Criado em Rio Branco na década de 30, o culto se formou a partir de um verdadeiro mosaico cultural. Diversos pesquisadores buscam entender as origens das matrizes daimistas.

Mestre Irineu, filho de escravos, migrou para o Estado do Acre, onde vivia da extração de látex. Cabo da Guarda Territorial e nomeado Tesoureiro da Tropa pelo marechal Rondon, foi na região que ele entrou em contato com a prática e a ayahuasca.

Mas a religião se formou de um sincretismo das práticas indígenas, do catolicismo, do esoterismo europeu e do espiritismo kardecista, além de uma grande influência das religiões afro-brasileiras. Todas elas compõem o corpo simbólico do Santo Daime.

"Álcool e Drogas na História do Brasil" traz essa e outras histórias narradas por 17 especialistas. O volume apresenta desde as revoluções acaloradas pelo álcool aos antigos boticários. Uma coletânea que proporciona uma reflexão sobre a prática em nosso país.
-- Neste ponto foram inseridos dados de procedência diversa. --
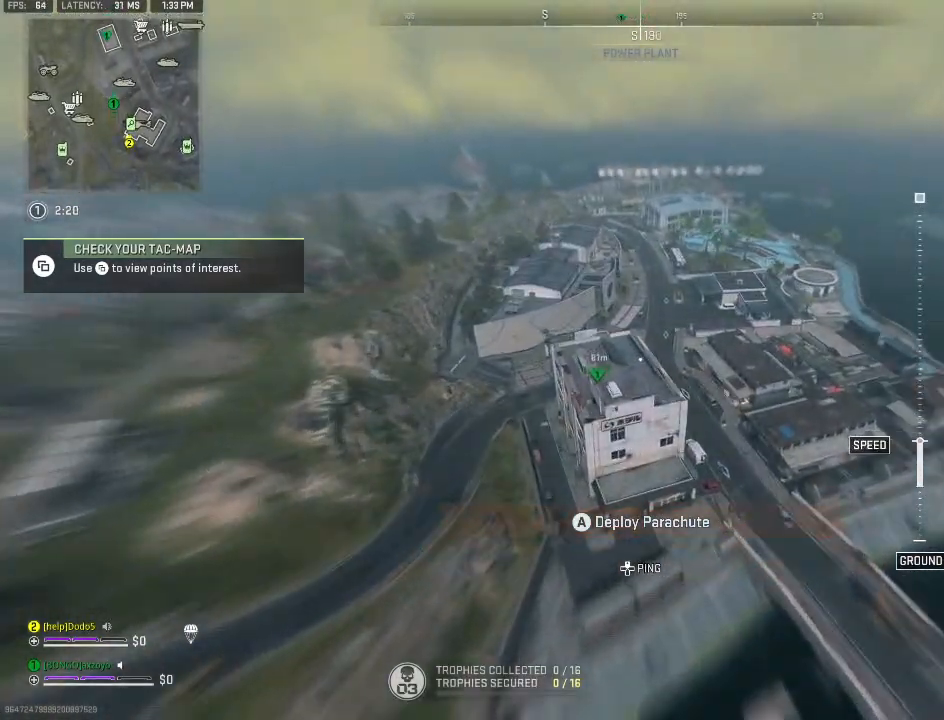
{"buttons": [], "left_stick": "up", "right_stick": "up", "events": []}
Abaixo, leia um trecho do livro sobre a ayahuasca, escrito por Beatriz Labate e Gustavo Pacheco, que exemplifica a dificuldade em procurar a procedência dos rituais.

Atenção: o texto reproduzido abaixo mantém a ortografia original do livro e não está atualizado de acordo com as regras do Novo Acordo Ortográfico. Conheça o livro "Escrevendo pela Nova Ortografia".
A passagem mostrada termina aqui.